Two Important Caveats

While the ETF structure does give it some tax advantages over a traditional mutual fund, there are two important caveats to keep in mind.

First caveat: the underlying portfolio and investment strategy of the fund still matters. It matters a lot. For instance:

  1. A fund (whether it’s an ETF or mutual fund) that follows a “total stock market” strategy is going to be much more tax-efficient than an actively managed stock fund that does a lot of buying and selling. Because, as discussed above, selling stuff at a gain results in tax costs to shareholders. So, higher portfolio turnover generally means worse tax-efficiency, and lower portfolio turnover generally means better tax-efficiency — regardless of whether the fund is an ETF or traditional mutual fund.
  2. A fund that pays a lot of fully-taxable ordinary income (e.g., a high-yield corporate bond fund) is simply not going to be very tax-efficient — and that’s true regardless of whether the fund is an ETF or traditional mutual fund.

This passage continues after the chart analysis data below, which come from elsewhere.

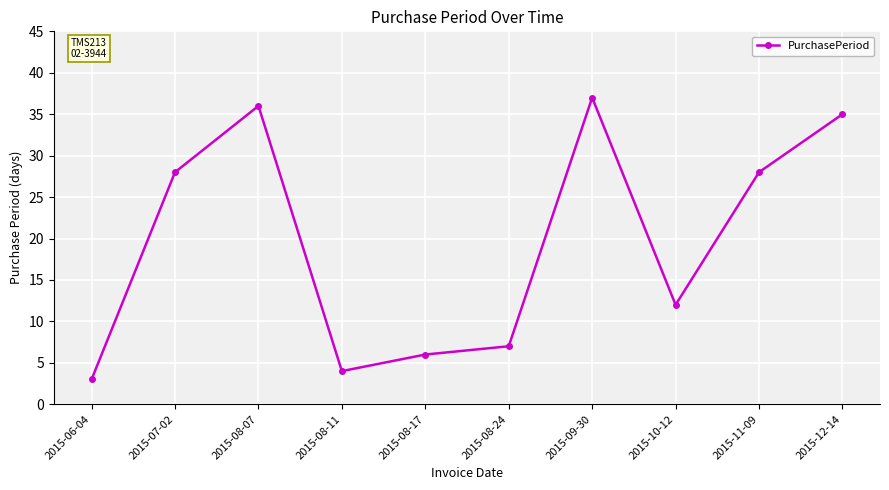

At which category does the chart reach its minimum across all series?

2015-06-04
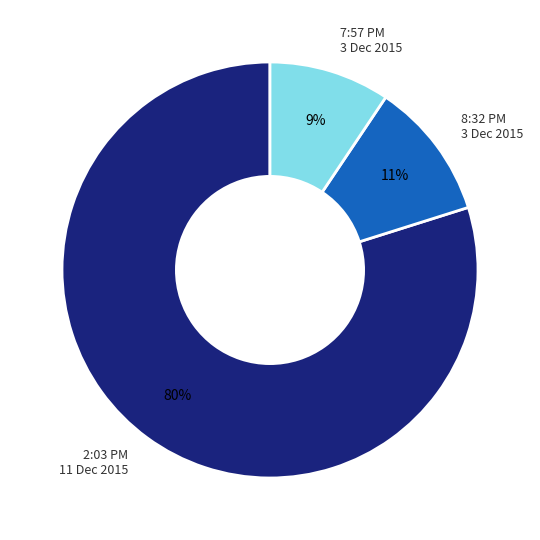

What is the majority slice?

2:03 PM 11 Dec 2015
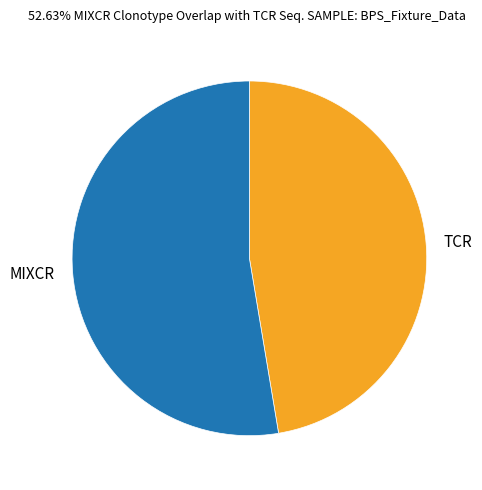

Combined, do MIXCR and TCR account for over 50%?

Yes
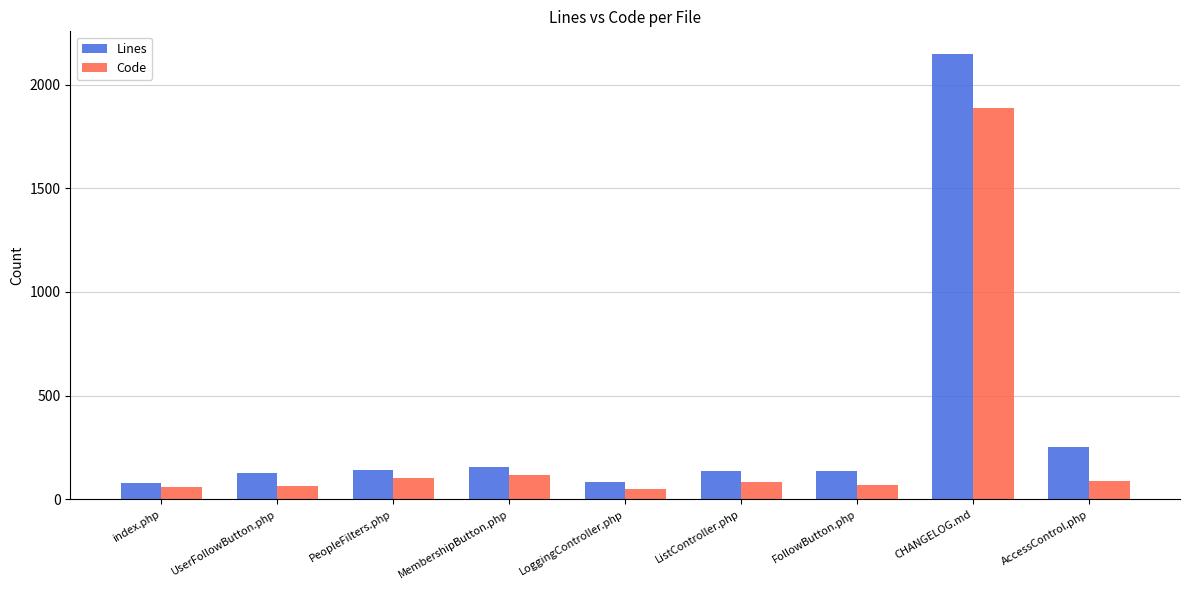

What is the total value across all series at PeopleFilters.php?

247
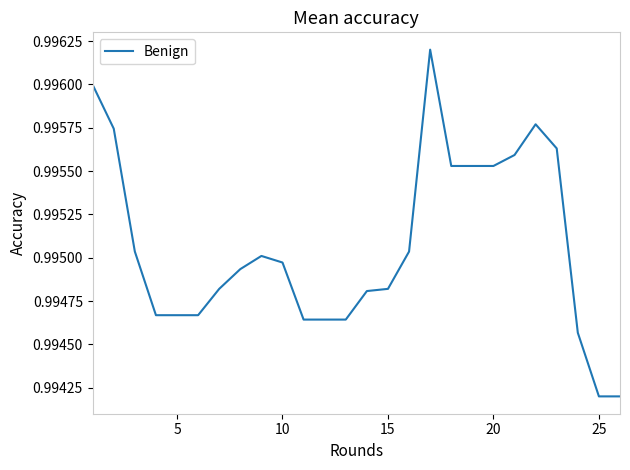

Does the chart have visible grid lines?

No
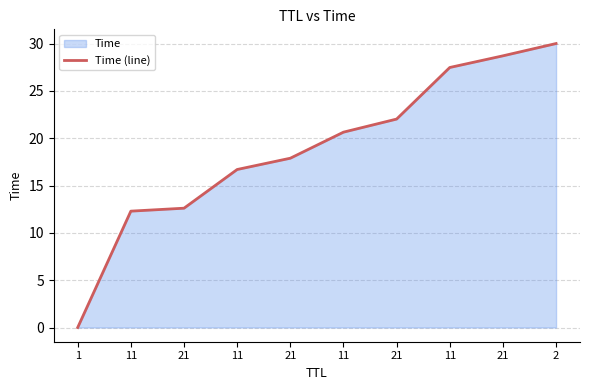

What value does the data have at 21?

28.7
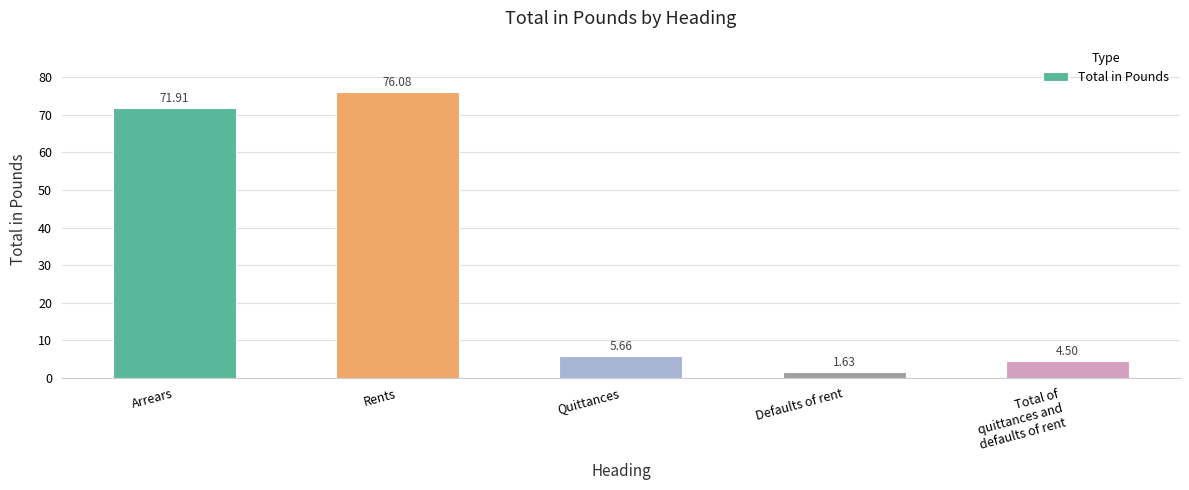

Where is the data nearest to the value 38?

Quittances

Second caveat: this whole discussion largely does not apply to Vanguard ETFs as compared to Vanguard index funds. That’s because for many Vanguard funds, the ETF and index fund are literally the same fund. They’re just different share classes. So the share redemption process that ETFs can use (i.e., swapping out shares of holdings with low cost basis, to authorized participants) benefits the Vanguard index funds as well (as long as the index fund in question also has an ETF share class). In addition, the Vanguard patent on this “ETFs as a separate share class of an existing fund” idea recently expired (in May 2023). So it would not be at all surprising if other fund companies eventually implemented the same concept. (And many companies are already actively in the process of doing so.)